Many Wikipedia editors can now access the Internet from multiple locations: at home, at work, even on-the-go with smartphones. In 2010, however, only 30% of the world had any access at all to the so-called "World Wide Web", even when the high rates of availability found in the developed world are allowed to skew the data (source: CIA World Factbook). Since the Wikimedia Foundation's aim is to "encourage the growth, development and distribution of free, multilingual content", it is clear that either the remaining 70% will have to be supplied with the Internet so they can access the online versions of Wikimedia wikis, or the Wikimedia wikis will have to be provided in an offline-friendly format (in contrast, 50% of the world has used a computer, according to Pew Research). The "Wikipedia Offline" project, then, is a WMF initiative aimed at spreading its flagship product freely to the two billion people who use a computer but cannot access the Internet.

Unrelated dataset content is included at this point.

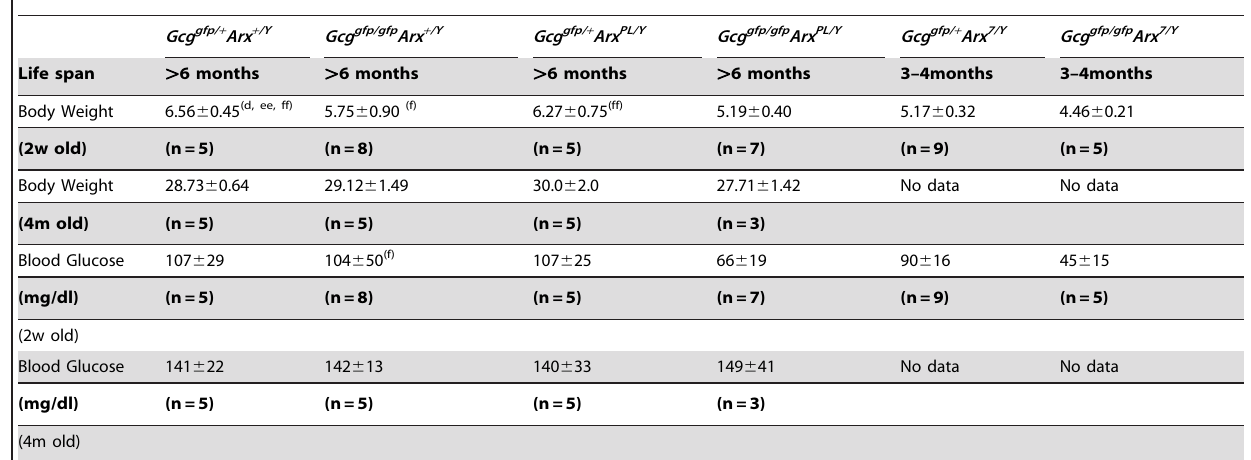
Table 1. Phenotype of the mutant mice.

There are two parts to the challenge: firstly, in ensuring that there are Wikipedias in as many languages as possible. The number of users for whom a Wikipedia exists in a language they speak was recently estimated as above 98% (foundation-l mailing list); about 82% have a Wikipedia in their native tongue (also foundation-l). The second challenge is the technical one of supplying the information. A current strategy of the Foundation is to continue to make the raw data of Wikipedias available via so-called "dumps", while simultaneously supporting open-source programs that can process these files. In combination, this will allow whole Wikipedias to be either downloaded when an Internet connection is available, or to be shipped on DVDs or other portable media. This runs alongside the Foundation's existing project to select the most useful articles from a given Wikipedia, hence condensing an encyclopedia onto a single CD.
While "dumps" are largely tried and tested (though recent work has focussed on improving their regularity and reliability), there have also been efforts to enable the export of smaller "collections" of articles, for example those relating to major health issues faced by developing countries. This was in part provided by a new export format (ZIM, developed by the openZim project) that can be read by some offline readers. However, ongoing efforts focus mainly on the second half of the strategy: the provision of a good-quality reader capable of displaying off-line versions of wikis. A number of possible readers were tested. The "Kiwix" reader was selected in late 2010, and the Foundation has since devoted time to improving its user interface, including via the translation of its interface. There is also competition from other readers, including "Okawix", the product of the French company Linterweb. User:Ziko blogged last week about the differences he found between the two. Which, if either, will become the standard is unclear, because it is such a fast-moving area.
See also: Wikimedia strategy document, update on Wikimedia's progress (as of March 2011).
Not all fixes may have gone live to WMF sites at the time of writing; some may not be scheduled to go live for many weeks.